Copy the records below from the line with "Demo HTML5 application" to the line with "<http://127.0.0.1:8000>", character for character.
--- MATERIAL FOR THIS TASK Enclosed Below ---
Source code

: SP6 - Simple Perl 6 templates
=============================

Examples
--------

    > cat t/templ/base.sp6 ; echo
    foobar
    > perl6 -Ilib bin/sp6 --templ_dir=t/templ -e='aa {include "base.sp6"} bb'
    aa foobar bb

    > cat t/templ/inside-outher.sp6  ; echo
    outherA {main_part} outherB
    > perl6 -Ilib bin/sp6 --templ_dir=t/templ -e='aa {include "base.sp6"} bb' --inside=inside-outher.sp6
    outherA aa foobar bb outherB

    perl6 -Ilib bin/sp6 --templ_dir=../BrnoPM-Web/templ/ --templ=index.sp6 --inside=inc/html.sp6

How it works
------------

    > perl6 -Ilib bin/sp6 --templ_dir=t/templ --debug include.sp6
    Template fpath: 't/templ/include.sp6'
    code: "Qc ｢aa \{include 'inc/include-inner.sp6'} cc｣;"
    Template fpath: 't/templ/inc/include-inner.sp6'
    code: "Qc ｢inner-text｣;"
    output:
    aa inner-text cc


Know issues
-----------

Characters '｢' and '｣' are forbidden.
--- End of Enclosed MATERIAL FOR THIS TASK ---
--- MATERIAL FOR THIS TASK Enclosed Below ---
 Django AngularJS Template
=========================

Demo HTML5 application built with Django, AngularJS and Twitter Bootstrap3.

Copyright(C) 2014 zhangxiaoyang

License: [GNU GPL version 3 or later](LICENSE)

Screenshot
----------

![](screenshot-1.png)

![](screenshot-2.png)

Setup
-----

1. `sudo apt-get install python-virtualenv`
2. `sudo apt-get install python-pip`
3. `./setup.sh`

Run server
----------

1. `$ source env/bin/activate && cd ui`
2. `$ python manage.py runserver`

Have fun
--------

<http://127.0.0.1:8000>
--- End of Enclosed MATERIAL FOR THIS TASK ---
> **TASK ANSWER**:
Demo HTML5 application built with Django, AngularJS and Twitter Bootstrap3.

Copyright(C) 2014 zhangxiaoyang

License: [GNU GPL version 3 or later](LICENSE)

Screenshot
----------

![](screenshot-1.png)

![](screenshot-2.png)

Setup
-----

1. `sudo apt-get install python-virtualenv`
2. `sudo apt-get install python-pip`
3. `./setup.sh`

Run server
----------

1. `$ source env/bin/activate && cd ui`
2. `$ python manage.py runserver`

Have fun
--------

<http://127.0.0.1:8000>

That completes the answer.